On 28 February 1964, the Permanent Commission of EUROCONTROL took the official decision to set up the first international control facility, on Dutch territory. On 3 March of the same year, the upper airspace (above DFL195) over the Brussels Upper Information Region (UIR), covering Belgium and Luxembourg, was placed under the responsibility of EUROCONTROL, operating from a temporary facility located at Brussels Airport. MUAC became operational on 29 February 1972, but was still responsible only for the Brussels UIR. In 1974, EUROCONTROL was entrusted with the provision of air traffic services over the Hannover Upper Information Region. In 1975 military flights in north-west Germany also began to be controlled from Maastricht, by the German Air Force. This initiative marked the start of exemplary cooperation between civil and military air traffic services.

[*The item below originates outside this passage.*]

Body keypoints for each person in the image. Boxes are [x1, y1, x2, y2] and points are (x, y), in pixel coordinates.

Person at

The next few years saw the development and implementation of MUAC’s suite of advanced ATM tools, paving the way for new concepts and technologies to be adopted throughout the continent.

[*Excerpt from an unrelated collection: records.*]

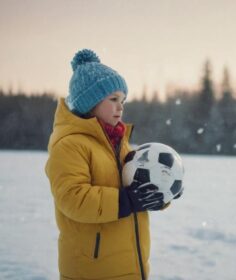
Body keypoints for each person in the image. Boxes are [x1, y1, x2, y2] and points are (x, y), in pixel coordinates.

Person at [45, 49, 165, 280]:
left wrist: (162, 190)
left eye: (123, 100)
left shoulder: (121, 144)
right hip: (92, 271)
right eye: (113, 99)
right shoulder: (70, 145)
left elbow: (135, 188)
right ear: (89, 103)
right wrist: (125, 200)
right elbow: (73, 198)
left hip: (132, 269)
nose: (120, 107)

In 1980 The Short-Term Conflict Alert (STCA) tool became available. Developed entirely by local engineers, the system gave controllers a 128-second advance warning of possible infringements of minimum separation standards.

In 1992 Flight progress strips were discarded as air traffic levels began to soar. They were replaced by more efficient electronic data display screens.

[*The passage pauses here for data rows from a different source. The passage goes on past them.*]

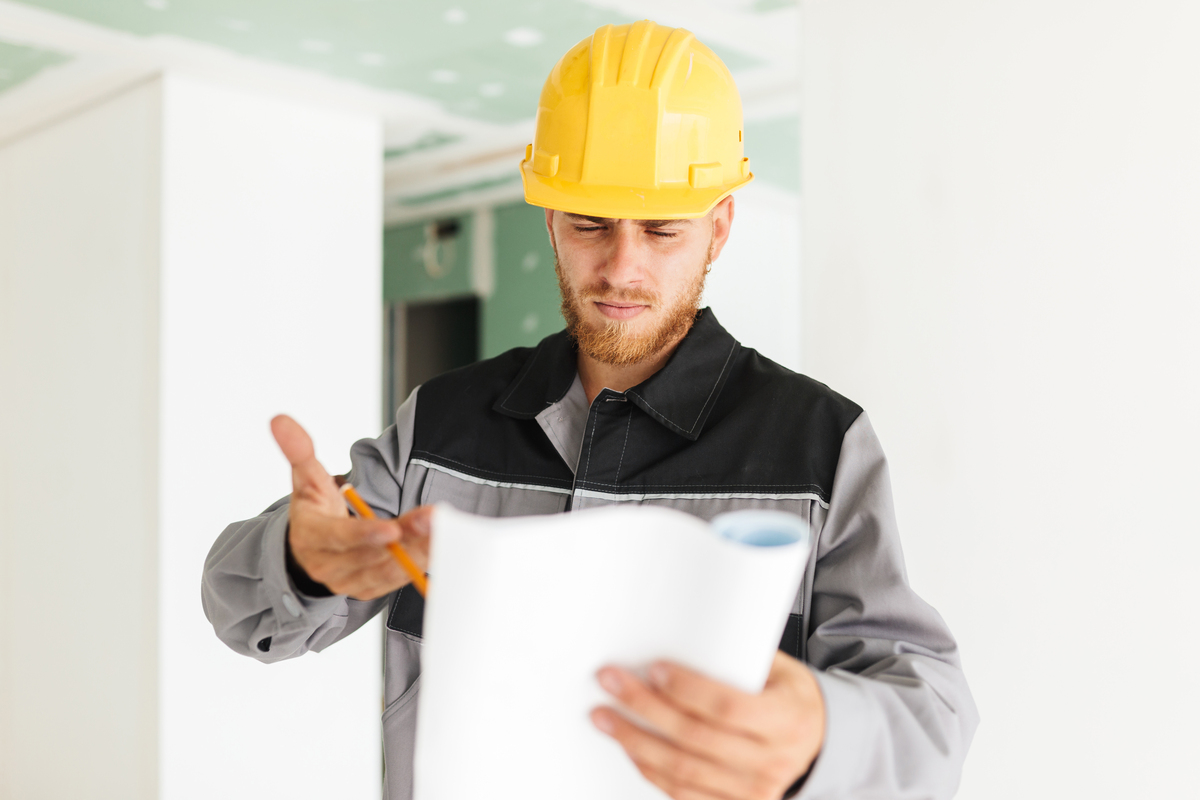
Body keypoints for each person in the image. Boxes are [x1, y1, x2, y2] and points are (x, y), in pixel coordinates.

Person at [202, 20, 978, 800]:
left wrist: (822, 735)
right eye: (589, 224)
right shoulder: (438, 425)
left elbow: (931, 719)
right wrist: (301, 562)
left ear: (719, 229)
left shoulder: (819, 444)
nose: (621, 266)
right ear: (549, 221)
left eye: (662, 230)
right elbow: (238, 610)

In 1995 the Preliminary EUROCONTROL Test of Air/Ground Data Link (PETAL) trials were launched, heralding one of the most promising technologies of the following decade. In July 2001 MUAC became the first ATC facility in the world to implement Controller-Pilot Data-Link communications via the Aeronautical Telecommunications Network (ATN) over VHF Data Link (VDL-2) and to use the technology operationally

Between 1996 and 1999 five new sectors were implemented, considerably boosting capacity.

In May 2007 Mode-S Elementary Surveillance became operational – In July 2009 MUAC moved forward with the implementation of Mode-S Enhanced Surveillance. Controllers could now display the down-linked altitude and magnetic heading from a flight on their air traffic control screen. A tool alerting controllers of any mismatch between the down-linked selected altitude and the cleared flight level was implemented in December 2009.

In December 2008 MUAC implemented a next-generation interoperable, trajectory-based flight data processing system. Owing to its cutting-edge components, the new system was able to support complex validation projects in a cross-border, dense and complex operational environment.  This was further upgraded in 2015.

In 2013 MUAC’s Shared ATS System (SAS) became fully operational at the Royal Netherlands Air Force (RNLAF) Air Operations Control Centre at Nieuw Milligen, and at seven air bases. This was a pioneering project of shared ATM data services and paved the way for further harmonisation in ATM, helping alleviate the de-fragmentation of the European network, as required by the Single European Sky.

In 2014 Europe’s first initial 4D (i4D) trajectory management flight – connecting aircraft and ground systems to optimise the aircraft trajectory in three dimensions plus time – crossed MUAC airspace.

Since 2017, MUAC has controlled military air traffic in the upper airspace of Germany and the Netherlands. With this development MUAC has become the first cross-border civil-military air navigation service provider in Europe.